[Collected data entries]
####################

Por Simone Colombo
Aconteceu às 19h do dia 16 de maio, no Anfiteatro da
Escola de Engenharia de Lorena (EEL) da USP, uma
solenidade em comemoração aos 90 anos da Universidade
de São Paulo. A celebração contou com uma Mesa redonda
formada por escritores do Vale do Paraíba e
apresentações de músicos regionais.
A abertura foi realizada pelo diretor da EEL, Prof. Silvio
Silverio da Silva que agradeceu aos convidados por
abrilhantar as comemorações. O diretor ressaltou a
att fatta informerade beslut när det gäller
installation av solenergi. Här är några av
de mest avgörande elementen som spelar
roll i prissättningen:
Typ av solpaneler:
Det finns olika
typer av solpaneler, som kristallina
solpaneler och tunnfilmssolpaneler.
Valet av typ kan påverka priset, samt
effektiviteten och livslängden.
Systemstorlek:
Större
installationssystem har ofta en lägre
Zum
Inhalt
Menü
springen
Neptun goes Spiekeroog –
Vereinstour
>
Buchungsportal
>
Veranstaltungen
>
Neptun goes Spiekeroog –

####################

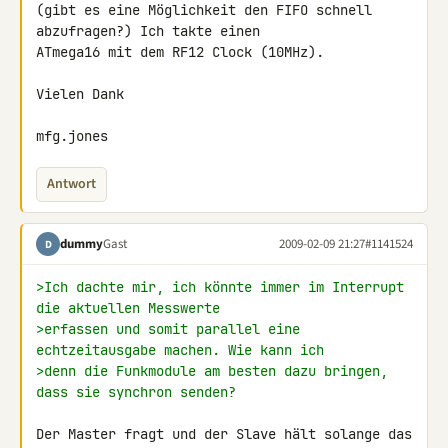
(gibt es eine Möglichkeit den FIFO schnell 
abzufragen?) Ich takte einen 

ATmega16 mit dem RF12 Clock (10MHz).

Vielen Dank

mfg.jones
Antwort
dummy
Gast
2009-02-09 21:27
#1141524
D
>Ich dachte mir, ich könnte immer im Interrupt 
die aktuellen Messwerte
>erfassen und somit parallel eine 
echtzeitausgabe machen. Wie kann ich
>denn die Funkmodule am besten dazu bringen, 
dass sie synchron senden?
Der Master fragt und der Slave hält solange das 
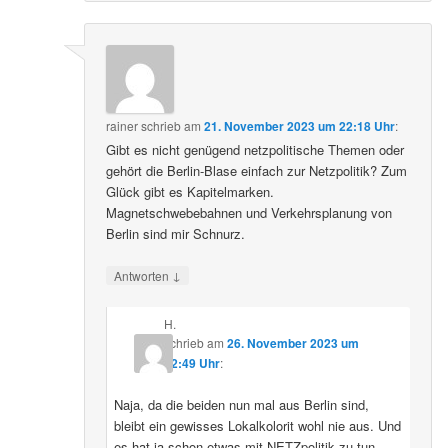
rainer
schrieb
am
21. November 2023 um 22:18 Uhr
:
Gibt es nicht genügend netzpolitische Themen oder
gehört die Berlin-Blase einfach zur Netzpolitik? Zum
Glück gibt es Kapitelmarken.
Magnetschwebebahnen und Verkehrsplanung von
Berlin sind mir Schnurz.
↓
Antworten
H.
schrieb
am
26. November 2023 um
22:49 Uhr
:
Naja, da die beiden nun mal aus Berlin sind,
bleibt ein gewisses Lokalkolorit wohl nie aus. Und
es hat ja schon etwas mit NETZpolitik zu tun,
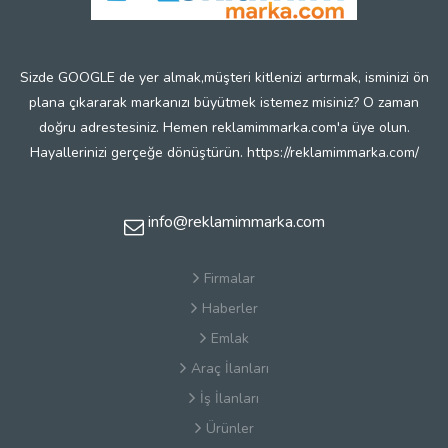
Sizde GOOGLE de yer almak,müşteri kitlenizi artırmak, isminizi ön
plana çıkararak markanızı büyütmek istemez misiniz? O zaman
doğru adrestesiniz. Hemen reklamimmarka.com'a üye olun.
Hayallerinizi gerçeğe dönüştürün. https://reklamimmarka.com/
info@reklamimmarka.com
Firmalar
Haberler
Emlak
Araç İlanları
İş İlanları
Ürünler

####################

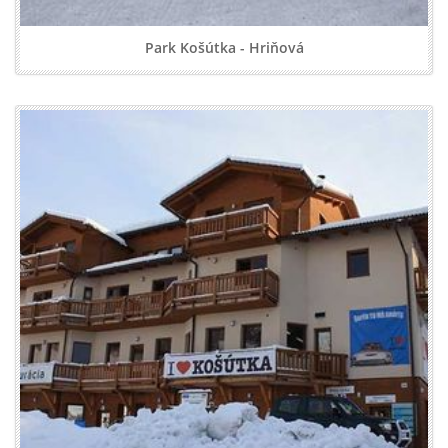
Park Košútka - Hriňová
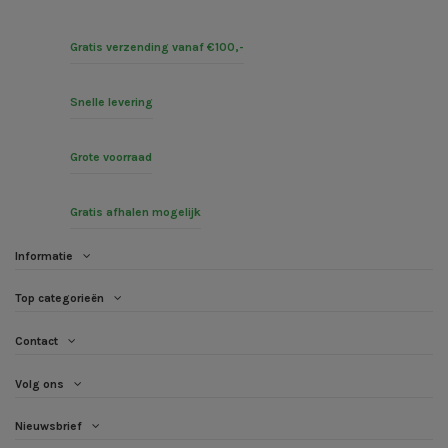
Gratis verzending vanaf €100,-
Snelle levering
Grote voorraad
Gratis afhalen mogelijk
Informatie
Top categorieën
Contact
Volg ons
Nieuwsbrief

####################

> DIRECTIONS FOR THIS TASK
Retype the lines from the line with "Park Košútka - Hriňová" to the line with "Nieuwsbrief", both included, and leave the pictures out of your answer.

> ANSWER SECTION
Park Košútka - Hriňová
Gratis verzending vanaf €100,-
Snelle levering
Grote voorraad
Gratis afhalen mogelijk
Informatie
Top categorieën
Contact
Volg ons
Nieuwsbrief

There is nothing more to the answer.